For once McCormick upstaged his doppelganger who is in New York trying to fix the gargantuan mess that has become the Spiderman musical.
Ironically, last night was supposed to have been the world premiere of the musical now postponed (again) until June. The band were given a preview of the film in Australia while they were on tour.
"This is how we always imagined we would come back to Dublin. It took a little bit longer to get here than planned, 28 years," joked Neil (49), the elder of the brothers by two years.
The pair left Ireland to pursue their musical ambitions in London in 1983. Both are still involved in music: Neil as the rock critic with The Daily Telegraph; Ivan as a guitarist in the covers band 29 Fingers and also as a writer of movie soundtracks.
"I am living my dream in my little Hampshire cottage with my three kids and my lovely wife," said Ivan.

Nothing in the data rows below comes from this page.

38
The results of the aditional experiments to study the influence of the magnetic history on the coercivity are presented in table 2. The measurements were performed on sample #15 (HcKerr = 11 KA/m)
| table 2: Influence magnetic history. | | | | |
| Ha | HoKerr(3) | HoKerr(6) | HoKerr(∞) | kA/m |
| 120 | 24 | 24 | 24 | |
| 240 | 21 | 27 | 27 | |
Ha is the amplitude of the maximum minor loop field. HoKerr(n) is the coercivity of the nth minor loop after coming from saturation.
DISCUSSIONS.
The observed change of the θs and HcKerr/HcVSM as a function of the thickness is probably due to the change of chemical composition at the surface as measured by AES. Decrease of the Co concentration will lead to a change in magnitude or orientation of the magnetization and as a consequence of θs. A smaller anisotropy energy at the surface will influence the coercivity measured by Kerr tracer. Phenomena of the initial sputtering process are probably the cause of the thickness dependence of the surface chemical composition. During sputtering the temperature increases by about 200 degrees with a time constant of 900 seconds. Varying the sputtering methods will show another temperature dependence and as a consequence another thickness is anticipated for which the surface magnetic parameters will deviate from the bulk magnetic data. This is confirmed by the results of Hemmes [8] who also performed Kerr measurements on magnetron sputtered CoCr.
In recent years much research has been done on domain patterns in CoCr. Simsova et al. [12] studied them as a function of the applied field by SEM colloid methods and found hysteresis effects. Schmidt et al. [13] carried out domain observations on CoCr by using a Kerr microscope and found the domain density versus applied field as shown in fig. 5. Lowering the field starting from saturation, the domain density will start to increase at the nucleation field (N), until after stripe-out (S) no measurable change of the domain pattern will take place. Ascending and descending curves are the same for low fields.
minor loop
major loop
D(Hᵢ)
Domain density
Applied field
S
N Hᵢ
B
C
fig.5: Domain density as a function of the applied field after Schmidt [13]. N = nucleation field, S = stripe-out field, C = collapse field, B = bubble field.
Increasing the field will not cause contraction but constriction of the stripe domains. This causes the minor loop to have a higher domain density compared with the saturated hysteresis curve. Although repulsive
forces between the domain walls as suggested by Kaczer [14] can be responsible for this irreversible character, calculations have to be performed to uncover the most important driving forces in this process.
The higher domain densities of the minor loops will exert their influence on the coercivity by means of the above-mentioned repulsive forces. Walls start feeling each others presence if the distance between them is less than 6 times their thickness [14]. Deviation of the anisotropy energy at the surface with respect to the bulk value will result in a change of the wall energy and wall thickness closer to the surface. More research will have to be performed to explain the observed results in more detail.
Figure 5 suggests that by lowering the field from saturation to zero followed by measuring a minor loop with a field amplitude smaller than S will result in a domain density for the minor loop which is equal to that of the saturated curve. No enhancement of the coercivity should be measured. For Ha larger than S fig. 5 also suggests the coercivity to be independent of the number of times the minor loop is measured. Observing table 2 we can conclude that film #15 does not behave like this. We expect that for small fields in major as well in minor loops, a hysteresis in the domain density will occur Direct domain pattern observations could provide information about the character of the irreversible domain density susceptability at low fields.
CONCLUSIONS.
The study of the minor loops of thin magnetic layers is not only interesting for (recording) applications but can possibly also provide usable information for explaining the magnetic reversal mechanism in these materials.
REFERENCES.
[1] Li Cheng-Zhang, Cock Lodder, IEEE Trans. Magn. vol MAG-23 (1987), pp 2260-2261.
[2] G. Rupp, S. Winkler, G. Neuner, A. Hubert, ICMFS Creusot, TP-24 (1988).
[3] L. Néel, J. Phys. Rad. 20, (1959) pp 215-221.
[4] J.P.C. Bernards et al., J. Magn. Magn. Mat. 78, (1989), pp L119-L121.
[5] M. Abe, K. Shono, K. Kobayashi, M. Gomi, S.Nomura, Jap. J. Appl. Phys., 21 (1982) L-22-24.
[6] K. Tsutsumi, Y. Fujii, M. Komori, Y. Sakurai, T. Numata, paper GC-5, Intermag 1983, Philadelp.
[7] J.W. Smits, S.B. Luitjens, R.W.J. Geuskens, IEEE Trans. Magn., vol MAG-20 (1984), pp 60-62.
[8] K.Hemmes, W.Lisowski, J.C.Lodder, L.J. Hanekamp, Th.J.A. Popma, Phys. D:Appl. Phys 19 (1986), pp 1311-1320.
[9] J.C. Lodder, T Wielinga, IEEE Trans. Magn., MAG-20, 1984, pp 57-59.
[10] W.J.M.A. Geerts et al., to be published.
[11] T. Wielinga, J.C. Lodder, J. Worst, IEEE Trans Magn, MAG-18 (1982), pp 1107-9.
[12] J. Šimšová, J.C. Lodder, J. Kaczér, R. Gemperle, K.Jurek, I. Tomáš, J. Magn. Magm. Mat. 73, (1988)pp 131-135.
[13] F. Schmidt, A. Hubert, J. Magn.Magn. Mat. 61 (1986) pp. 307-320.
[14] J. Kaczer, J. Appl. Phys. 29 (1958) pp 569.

Neil is played by English actor Ben Barnes who makes a decent fist of the Irish accent; Ivan by Irish actor Robert Sheehan.
"I was flattered when the best-looking actor in Britain and the best-looking actor in Ireland played us," quipped Neil.
Bono is played by Northern Irish actor Martin McCann and most of the movie was filmed in the North.
Barnes and Sheehan had to fight off the attention of teenage girls who turned up last night for the premiere.
Barnes said he was banned from meeting Neil McCormick before playing in the movie by the director.
"He (Hamm) said that if I tried to capture any of his mannerisms, the film would be unwatchable. I was really nervous because I've made him out to be a totally incompetant misfit. He sweated his way through watching it the first time and he has got a little bit easier with it."